Imam Junaid beruntung, peringatan untuk kesalahan “kecilnya" datang lewat mimpi sehingga bisa berbenah diri. Lantas bagaimana dengan orang-orang yang gemar mengumpat, mencela orang lain, bukan saja dalam hati, tapi juga terang-terangan lewat lisan atau tulisan?


NASEHAT

(01) “Terdapat 3 hijab di kalangan awam, yang membuat mereka terpisah dari Allah SWT. 3 hijab tersebut adalah makhluk, dunia, dan nafsu diri. Dan bagi kalangan khusus, terdapat 3 hijab untuk orang yang sungguh-sungguh mencintai Allah. 3 hijab tersebut adalah mempertunjukkan amalan, mencari pahala dan mempamerkan nikmat”. (Junaid al Baghdadi).


(02) Kalam Sheikh Junaid Al Baghdadi: Allah menuangkan kebajikanNya ke dalam hati seseorang sebanyak hati seseorang itu menyediakan ingatannya kepada Allah. Jangan lupa engkau melihat kesalahan hati mu. Lupa kepada Allah lebih menakutkan dpd masuk ke dlm neraka. Apabila kamu bertemu dgn seorang fakir, janganlah dimulai dgn membincangkan ilmu pengetahuan, tetapi mulailah dgn sikapmu yg lemah lembut, kerana ilmu itu membuat mereka liar, sedangkan sikap mu yg lemah lembut membuat mereka jinak.

(03) Syeikh Junaid Al Baghdadi: Ada 4 perkara yang dapat mengangkat seseorang untuk hamba menuju kedudukan tertinggi, meskipun amal dan ilmunya sedikit, iaitu kemurahan hati (pemurah), kerendahan hati (zuhud), kedermawaan (ahli sedeqah) dan keluhuran budi pekerti (akhlak).

(04) Syeikh Junaid al Baghdadi: “Andaikan aku tahu, bahwa di kolong langit ini ada ilmu yang lebih mulia daripada ilmu kami ini (Tasawwuf), nescaya aku akan berusaha mencarinya dan menemui orang yang memilikinya, sehingga aku mendengar dari mereka tentang ilmu tersebut. Dan andaikan aku tahu, bahwa ada waktu yang lebih mulia dpd waktu kami ini ketika berkumpul dengan para Sahabat dan Guru kami, dan ketika kami menanyakan berbagai masalah dan mencari ilmu ini, tentu aku akan bangkit mencarinya.”

(05) Sheikh Junaid al-Baghdadi berkata: “Andaikan aku tahu, bahawa di kolong langit ini ada ilmu yang lebih mulia daripada ilmu kami ini (Tasawwuf), niscaya aku akan berusaha mencarinya dan menemui org yg memilikinya, sehingga aku mendengar dari mereka tentang ilmu tersebut. Dan andaikan aku tahu, bahwa ada waktu yg lebih mulia dpd waktu kami ini ketika berkumpul dgn Para Sahabat dan Guru kami, dan ketika kami menanyakan berbagai masalah dan mencari ilmu ini, tentu aku akan bangkit mencarinya.”

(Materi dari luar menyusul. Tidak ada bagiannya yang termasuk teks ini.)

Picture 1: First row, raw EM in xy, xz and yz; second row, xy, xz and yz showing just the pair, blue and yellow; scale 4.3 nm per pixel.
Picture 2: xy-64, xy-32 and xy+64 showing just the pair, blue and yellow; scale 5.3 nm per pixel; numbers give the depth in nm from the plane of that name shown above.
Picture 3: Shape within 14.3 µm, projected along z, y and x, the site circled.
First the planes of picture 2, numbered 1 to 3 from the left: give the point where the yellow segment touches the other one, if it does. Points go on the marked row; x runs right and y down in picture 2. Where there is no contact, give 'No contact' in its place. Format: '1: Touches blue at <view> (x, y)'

(06) Imam Junaid Al-Baghdadi: “Org yg asyik Cinta kepada Allah ialah org yg membebaskan dirinya dari segala nafsunya, dan sebagai akibat dpd itu, dia hanya menyibukkan dirinya berzikir kepada Allah s.w.t.  Dia sentiasa melaksanakan segala tugas2 yg Allah suruhkan kepadanya, dia melihat kebesaran Allah dgn mata hatinya. Nur Allah dan kebesaran-Nya menguasai dan menghiasi seluruh jiwanya, sehingga kosong hatinya dari apa saja melainkan Allah. Dia telah minum air cinta yang jernih dpdNya. Tersingkaplah segala Hijab sehingga jelas baginya. Maka jika ia bercakap, dia tidak bercakap melainkan bersama Allah. Dari mulutnya tidak keluar satu perkataan melainkan Allah. Demikian jua jika ia bergerak, maka gerak itu atas perintah Allah, dan jika ia mendiamkan diri, dia bersama Allah. Pokoknya segala apa saja gerakan, perkataan dan fikirannya hanyalah kerana Allah dan bersama Allah”. 

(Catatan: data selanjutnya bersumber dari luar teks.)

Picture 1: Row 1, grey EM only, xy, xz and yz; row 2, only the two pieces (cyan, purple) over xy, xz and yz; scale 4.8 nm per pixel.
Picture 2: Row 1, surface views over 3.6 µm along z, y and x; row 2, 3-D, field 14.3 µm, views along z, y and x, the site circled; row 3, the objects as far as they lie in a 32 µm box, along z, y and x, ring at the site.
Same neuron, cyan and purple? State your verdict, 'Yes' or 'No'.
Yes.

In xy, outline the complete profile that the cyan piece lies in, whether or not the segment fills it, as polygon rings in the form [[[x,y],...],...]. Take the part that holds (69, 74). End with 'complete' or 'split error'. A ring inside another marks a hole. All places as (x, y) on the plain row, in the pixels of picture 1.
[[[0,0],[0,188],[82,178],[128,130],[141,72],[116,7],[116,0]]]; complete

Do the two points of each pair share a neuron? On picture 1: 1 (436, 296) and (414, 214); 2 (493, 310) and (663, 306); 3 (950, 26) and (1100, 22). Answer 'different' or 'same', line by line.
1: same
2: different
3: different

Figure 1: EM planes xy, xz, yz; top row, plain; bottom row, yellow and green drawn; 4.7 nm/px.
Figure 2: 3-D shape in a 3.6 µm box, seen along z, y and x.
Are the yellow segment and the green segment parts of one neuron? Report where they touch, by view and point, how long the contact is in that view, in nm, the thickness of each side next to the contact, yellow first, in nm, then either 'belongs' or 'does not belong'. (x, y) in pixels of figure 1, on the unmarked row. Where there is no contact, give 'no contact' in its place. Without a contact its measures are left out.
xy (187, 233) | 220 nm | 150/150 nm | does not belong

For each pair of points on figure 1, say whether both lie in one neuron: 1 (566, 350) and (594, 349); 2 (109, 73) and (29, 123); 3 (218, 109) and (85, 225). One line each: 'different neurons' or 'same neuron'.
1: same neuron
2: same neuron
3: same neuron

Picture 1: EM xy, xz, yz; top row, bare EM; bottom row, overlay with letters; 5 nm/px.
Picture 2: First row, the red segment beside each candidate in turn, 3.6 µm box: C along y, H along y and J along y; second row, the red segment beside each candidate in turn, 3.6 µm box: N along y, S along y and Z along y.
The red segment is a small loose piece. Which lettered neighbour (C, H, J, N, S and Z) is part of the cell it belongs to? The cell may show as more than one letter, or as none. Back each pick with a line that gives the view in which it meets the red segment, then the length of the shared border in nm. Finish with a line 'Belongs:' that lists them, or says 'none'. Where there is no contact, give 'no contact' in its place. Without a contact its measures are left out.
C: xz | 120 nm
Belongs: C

(07) Junaid Al-Baghdadi: “Jika engkau melihat seorang Sufi menaruh kepedulian kepada penampilan lahiriahnya, maka ketahuilah wujud batinnya rosak.”

 (08) “Antara bukti cinta seorang hamba kepada Tuhannya adalah memperbanyakkan sujud dan cinta untuk berzikir kepada-Nya”. (al-Imam Junaid al-Baghdadi Rah).

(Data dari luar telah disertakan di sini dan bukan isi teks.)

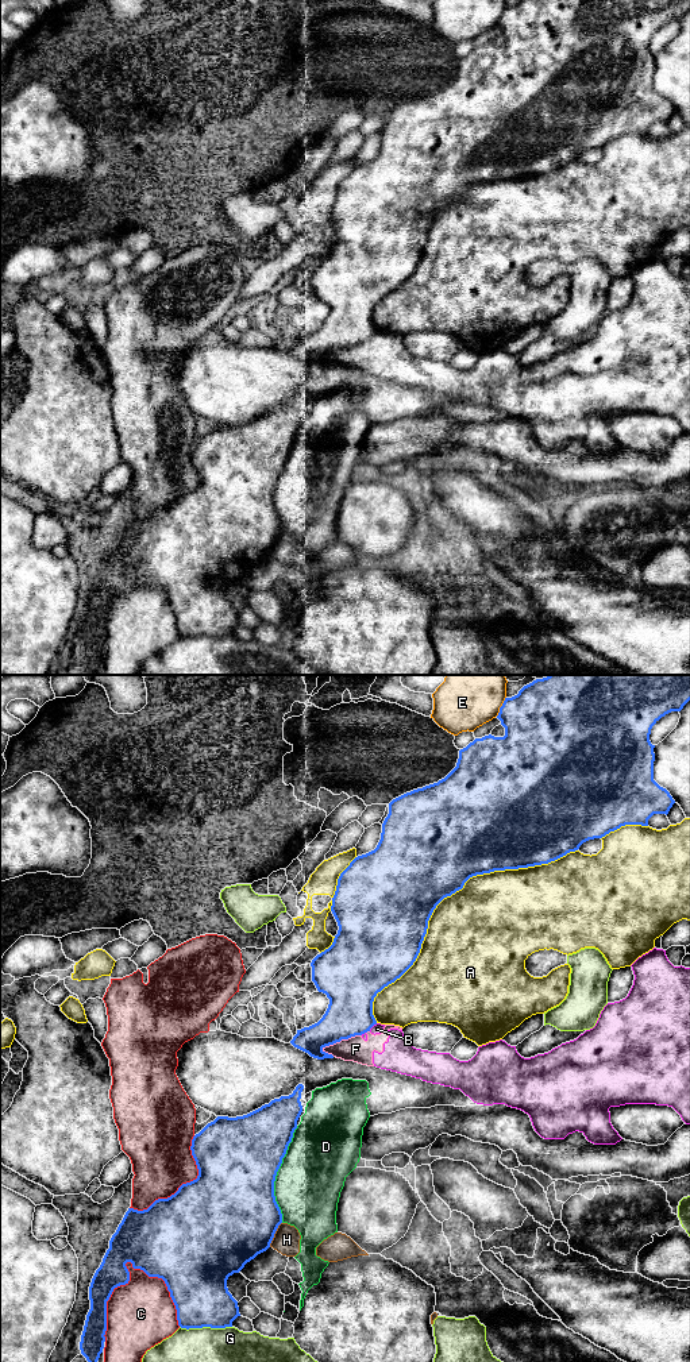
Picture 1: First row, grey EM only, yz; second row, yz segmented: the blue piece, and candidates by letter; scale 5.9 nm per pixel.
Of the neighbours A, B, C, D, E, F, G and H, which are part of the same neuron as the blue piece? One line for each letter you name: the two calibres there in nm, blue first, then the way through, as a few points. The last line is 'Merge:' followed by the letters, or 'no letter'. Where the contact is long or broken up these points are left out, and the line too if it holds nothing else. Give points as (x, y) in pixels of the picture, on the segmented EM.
Merge: no letter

(09) Syeikh Junaid al-Baghdadi r.a berkata, “Ibadat orang-orang 'Arif itu lebih baik daripada mahkota di atas kepala setiap raja”. Ada orang ternampak syeikh Junaid memegang tasbih di tangannya, lalu beliau ditegur oleh orang itu dengan berkata, “Tuan berada dalam kemuliaan tetapi masih sahaja menggunakan tasbih”. Maka jawab syeikh Junaid, “Tasbih inilah jalan untuk kami sampai kepada Allah s.w.t dan tidak akan kami tinggalkannya buat selama-lama.” (Dipetik dari Kitab al-Hikam). 

(10) “ Zikrullah adalah rukun atau asas yang penting dalam ilmu ini (tasawwuf). Bahkan seseorang tidak akan pernah sampai kepada (mengenal & keredhaan) Allah kecuali dengan kekal berzikrullah.” (Syeikh Abu Qasim al-Junaid al-Baghdadi). 

DAFTAR PUSTAKA

Abdul Qaidr, Ali Hasan. 1988. Pengantar dalam Rasail al-Junaid. Kairo: Bar’i Wajda.
Anwar, Rosihan. 2004. Ilmu Tasawuf. Bandung: Pustaka Setia.